Eric Postel, assistant administrator for USAID’s Bureau of Economic Growth, Education, and Environment, will visit the Philippines from November 5 to 8, the embassy said in a statement.
It said that during his visit, Postel would be meeting with high-level Philippine government officials, business chambers, and other stakeholders to discuss the US-Philippines Partnership for Growth (PFG).
The initiative, launched in November 2011 by US Secretary of State Hilary Clinton and Foreign Affairs Secretary Albert del Rosario, intends to mobilize the resources of the two countries to “address the most serious constraints to economic growth in the Philippines,” said the embassy.
Postel will also forge a new partnership between USAID and Valenzuela City to implement the use of mobile money in the city’s financial transactions under the Scaling Innovations in Mobile Money Project (SIMM).

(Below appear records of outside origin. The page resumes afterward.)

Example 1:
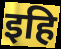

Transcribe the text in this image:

इहि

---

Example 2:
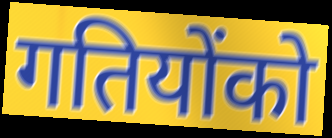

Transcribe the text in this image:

गतियोंको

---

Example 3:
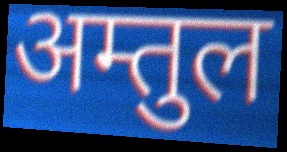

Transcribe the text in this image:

अम्तुल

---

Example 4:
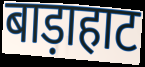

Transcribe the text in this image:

बाड़ाहाट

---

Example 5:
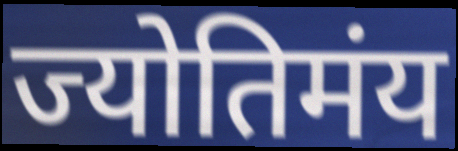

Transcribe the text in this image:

ज्योतिमंय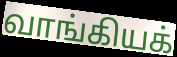
வாங்கியக்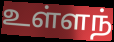
உள்ளந்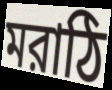
মরাঠি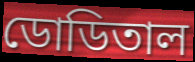
ডোডিতালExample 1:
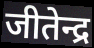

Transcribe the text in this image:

जीतेन्द्र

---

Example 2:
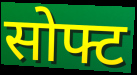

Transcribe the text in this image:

सोफ्ट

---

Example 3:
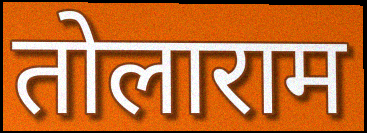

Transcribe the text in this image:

तोलाराम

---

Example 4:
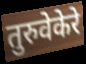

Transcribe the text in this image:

तुरुवेकेरे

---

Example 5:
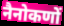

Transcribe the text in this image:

नैनोकणोंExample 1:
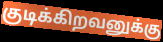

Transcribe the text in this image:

குடிக்கிறவனுக்கு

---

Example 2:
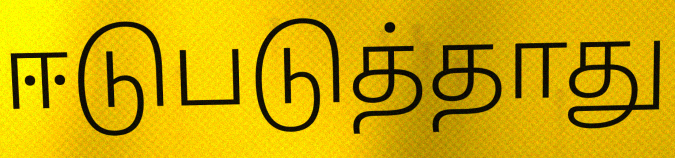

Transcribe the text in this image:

ஈடுபடுத்தாது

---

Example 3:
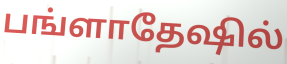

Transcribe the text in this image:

பங்ளாதேஷில்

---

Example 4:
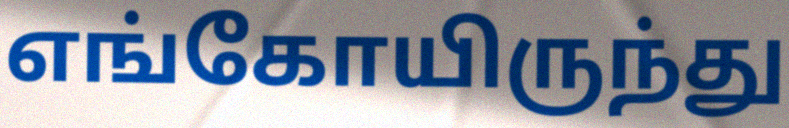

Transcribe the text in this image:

எங்கோயிருந்து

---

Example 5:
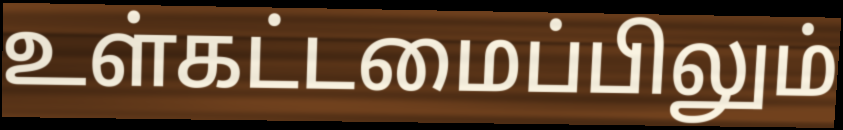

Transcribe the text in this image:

உள்கட்டமைப்பிலும்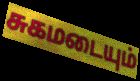
சுகமடையும்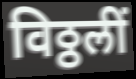
विठ्ठलीं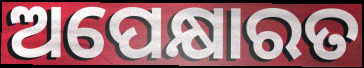
ଅପେକ୍ଷାରତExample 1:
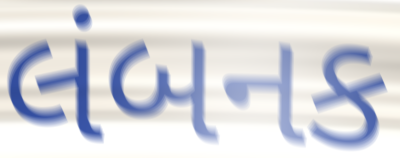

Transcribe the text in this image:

લંબનક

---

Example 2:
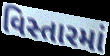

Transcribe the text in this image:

વિસ્તારમાં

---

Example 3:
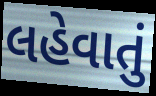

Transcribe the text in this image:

લહેવાતું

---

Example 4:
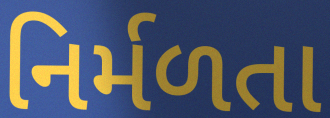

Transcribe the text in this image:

નિર્મળતા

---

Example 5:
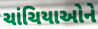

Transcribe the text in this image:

ચાંચિયાઓને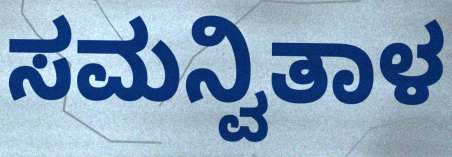
ಸಮನ್ವಿತಾಳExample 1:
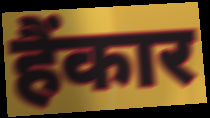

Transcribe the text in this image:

हैंकार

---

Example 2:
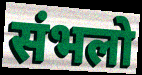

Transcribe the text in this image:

संभलो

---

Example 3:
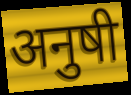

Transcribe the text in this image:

अनुषी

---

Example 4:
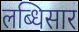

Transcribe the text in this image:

लब्धिसार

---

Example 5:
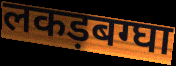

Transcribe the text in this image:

लकड़बग्घा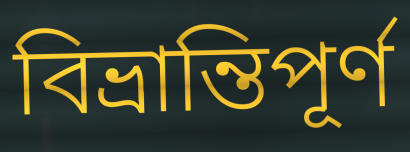
বিভ্রান্তিপূর্ণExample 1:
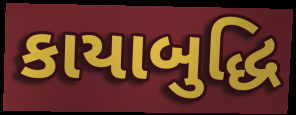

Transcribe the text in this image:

“The project will help cut administrative costs, increase transparency, reduce potential leakage, and make transacting with government easier for citizens,” it said. The USAID had boasted that the project would take advantage of the Philippines’ high penetration rate of mobile phone subscribers, saying that this would close the gap and extend financial services to Filipinos who did not have access to banks.
The embassy said that Postel would also join Supreme Court Chief Justice Maria Lourdes Sereno in launching another USAID-supported project, the Judicial Strengthening for Court Effectiveness, which aims to improve efficiency in Philippine courts.